Als hiervan sprake is, heeft een LLP naar het recht van de VK daardoor in het concrete geval meer kenmerken van een personenvennootschap dan van een kapitaalvennootschap en zal het samenwerkingsverband voor de toepassing van de Wet inkomstenbelasting 2001, de Wet op de vennootschapsbelasting 1969, de Wet op de dividendbelasting 1965 en de Wet bronbelasting 2021 worden gekwalificeerd als een transparante rechtsvorm.

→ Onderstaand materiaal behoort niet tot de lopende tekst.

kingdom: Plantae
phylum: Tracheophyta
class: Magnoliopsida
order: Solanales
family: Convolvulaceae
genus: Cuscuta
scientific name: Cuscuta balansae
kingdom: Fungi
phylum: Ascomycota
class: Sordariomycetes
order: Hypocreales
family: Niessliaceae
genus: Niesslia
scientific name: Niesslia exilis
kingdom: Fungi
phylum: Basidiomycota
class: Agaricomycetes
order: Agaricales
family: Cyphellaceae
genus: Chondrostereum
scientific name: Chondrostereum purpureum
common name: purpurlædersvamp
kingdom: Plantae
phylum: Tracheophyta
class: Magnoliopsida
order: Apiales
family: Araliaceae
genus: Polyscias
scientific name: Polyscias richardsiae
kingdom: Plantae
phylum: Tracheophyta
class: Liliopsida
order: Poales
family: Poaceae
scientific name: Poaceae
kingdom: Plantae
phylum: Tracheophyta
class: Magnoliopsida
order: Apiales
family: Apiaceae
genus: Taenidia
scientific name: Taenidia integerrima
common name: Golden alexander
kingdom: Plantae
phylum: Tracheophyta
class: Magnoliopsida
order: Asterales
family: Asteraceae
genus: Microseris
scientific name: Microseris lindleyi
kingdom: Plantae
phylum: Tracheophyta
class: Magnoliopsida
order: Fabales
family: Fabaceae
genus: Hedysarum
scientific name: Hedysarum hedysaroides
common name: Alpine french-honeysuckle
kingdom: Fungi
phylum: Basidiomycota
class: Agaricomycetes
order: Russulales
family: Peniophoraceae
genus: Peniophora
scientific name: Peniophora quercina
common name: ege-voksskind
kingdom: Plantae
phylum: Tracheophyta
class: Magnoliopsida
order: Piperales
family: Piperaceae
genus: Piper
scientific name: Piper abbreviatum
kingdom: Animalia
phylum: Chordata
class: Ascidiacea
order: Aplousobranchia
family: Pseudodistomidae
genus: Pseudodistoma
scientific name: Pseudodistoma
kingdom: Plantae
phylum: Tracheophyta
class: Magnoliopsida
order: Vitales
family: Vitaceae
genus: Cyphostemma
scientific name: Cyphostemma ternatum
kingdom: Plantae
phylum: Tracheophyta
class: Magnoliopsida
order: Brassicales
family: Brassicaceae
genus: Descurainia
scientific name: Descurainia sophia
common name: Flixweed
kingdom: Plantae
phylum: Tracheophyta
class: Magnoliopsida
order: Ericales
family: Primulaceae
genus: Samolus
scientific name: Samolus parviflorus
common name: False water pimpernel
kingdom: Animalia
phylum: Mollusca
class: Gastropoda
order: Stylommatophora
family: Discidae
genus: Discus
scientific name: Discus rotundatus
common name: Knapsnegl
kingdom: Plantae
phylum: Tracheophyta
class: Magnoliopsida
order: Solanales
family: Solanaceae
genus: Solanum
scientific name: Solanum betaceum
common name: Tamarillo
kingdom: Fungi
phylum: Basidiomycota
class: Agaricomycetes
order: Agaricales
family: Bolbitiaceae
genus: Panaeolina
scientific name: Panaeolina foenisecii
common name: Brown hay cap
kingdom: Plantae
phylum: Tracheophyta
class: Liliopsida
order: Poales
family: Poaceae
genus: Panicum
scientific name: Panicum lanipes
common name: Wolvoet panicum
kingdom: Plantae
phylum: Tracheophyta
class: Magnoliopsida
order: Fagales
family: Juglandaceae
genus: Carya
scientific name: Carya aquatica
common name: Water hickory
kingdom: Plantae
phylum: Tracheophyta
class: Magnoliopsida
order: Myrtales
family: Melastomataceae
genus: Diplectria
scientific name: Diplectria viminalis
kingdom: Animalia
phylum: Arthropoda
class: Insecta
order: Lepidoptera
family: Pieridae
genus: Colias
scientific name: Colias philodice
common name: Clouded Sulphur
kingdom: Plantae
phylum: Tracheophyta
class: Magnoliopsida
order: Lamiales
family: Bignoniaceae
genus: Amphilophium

In casu is Z LLP tot stand gekomen tussen natuurlijk persoon P en de nagenoeg volledig door P beheerste Y LLP. Van een doorslaggevende mate van persoonlijke samenwerking tussen participanten is dan ook geen sprake.  

Alle feiten en omstandigheden wegend, luidt het oordeel dat de persoonlijke samenwerking binnen Z LLP niet dermate voorop staat, dat de LLP moet worden gekwalificeerd als personenvennootschap. Z LLP kwalificeert derhalve op basis van de initiële beoordeling als kapitaalvennootschap (niet-transparant lichaam).